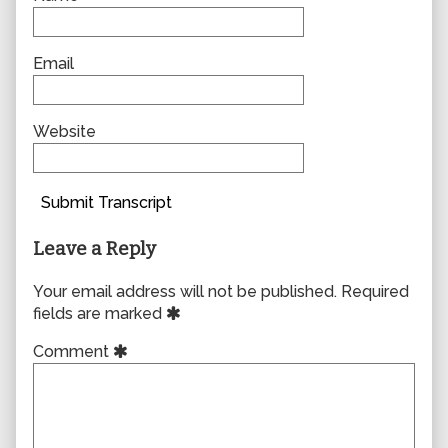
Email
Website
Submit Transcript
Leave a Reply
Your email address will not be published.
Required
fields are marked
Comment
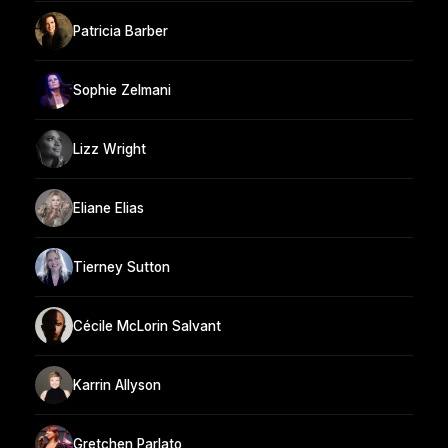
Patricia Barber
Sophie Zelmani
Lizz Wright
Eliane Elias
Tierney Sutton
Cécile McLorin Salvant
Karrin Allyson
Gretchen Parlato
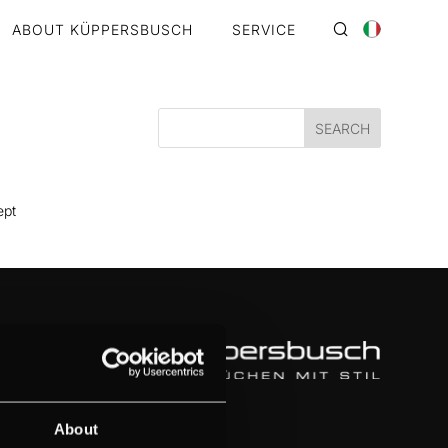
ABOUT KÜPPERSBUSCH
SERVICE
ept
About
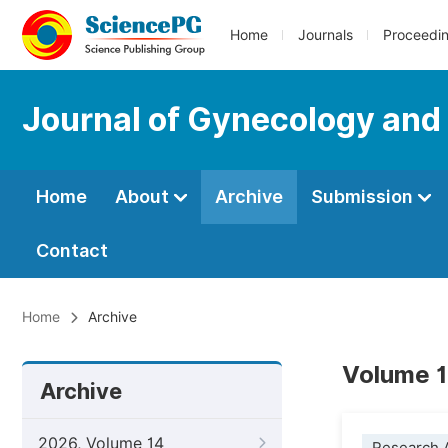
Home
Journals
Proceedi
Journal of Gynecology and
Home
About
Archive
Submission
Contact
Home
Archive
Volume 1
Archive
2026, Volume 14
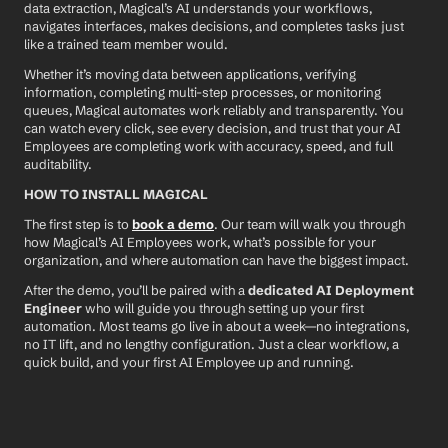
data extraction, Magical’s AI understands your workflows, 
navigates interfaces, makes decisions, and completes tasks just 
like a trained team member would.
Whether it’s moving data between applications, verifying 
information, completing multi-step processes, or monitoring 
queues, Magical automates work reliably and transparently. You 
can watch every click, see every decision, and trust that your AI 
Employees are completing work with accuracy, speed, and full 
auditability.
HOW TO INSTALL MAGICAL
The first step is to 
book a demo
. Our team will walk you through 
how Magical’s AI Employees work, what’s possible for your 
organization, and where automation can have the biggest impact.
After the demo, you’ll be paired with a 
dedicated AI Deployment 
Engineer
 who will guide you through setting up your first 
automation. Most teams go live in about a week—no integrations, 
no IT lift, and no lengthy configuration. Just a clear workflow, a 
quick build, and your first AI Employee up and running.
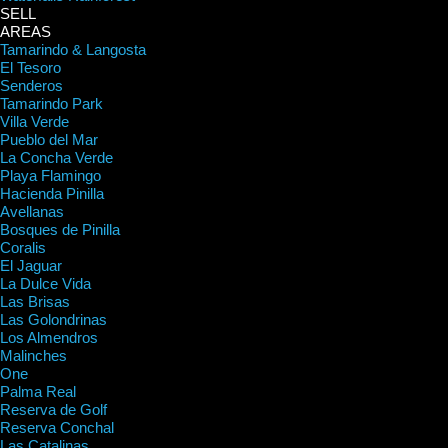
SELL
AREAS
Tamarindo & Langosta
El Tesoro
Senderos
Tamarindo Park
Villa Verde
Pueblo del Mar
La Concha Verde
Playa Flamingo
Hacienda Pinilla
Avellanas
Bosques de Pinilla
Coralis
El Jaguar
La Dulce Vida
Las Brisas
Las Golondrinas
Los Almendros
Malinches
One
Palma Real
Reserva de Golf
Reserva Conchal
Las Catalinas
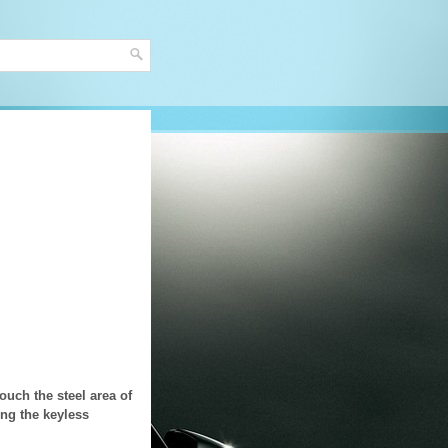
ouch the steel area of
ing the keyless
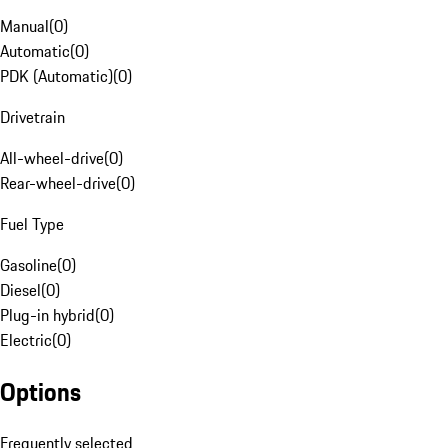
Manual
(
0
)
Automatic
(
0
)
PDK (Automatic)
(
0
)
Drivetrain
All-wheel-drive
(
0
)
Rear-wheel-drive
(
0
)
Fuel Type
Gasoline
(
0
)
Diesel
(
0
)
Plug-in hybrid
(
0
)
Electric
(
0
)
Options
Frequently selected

= Problem to work on =
Copy the lines word for word, starting at the line that contains "ouch the steel area of" and ending with the last of the lines, and leave the pictures out of your copy.

= Exercise solution =
ouch the steel area of
ing the keyless
Manual
(
0
)
Automatic
(
0
)
PDK (Automatic)
(
0
)
Drivetrain
All-wheel-drive
(
0
)
Rear-wheel-drive
(
0
)
Fuel Type
Gasoline
(
0
)
Diesel
(
0
)
Plug-in hybrid
(
0
)
Electric
(
0
)
Options
Frequently selected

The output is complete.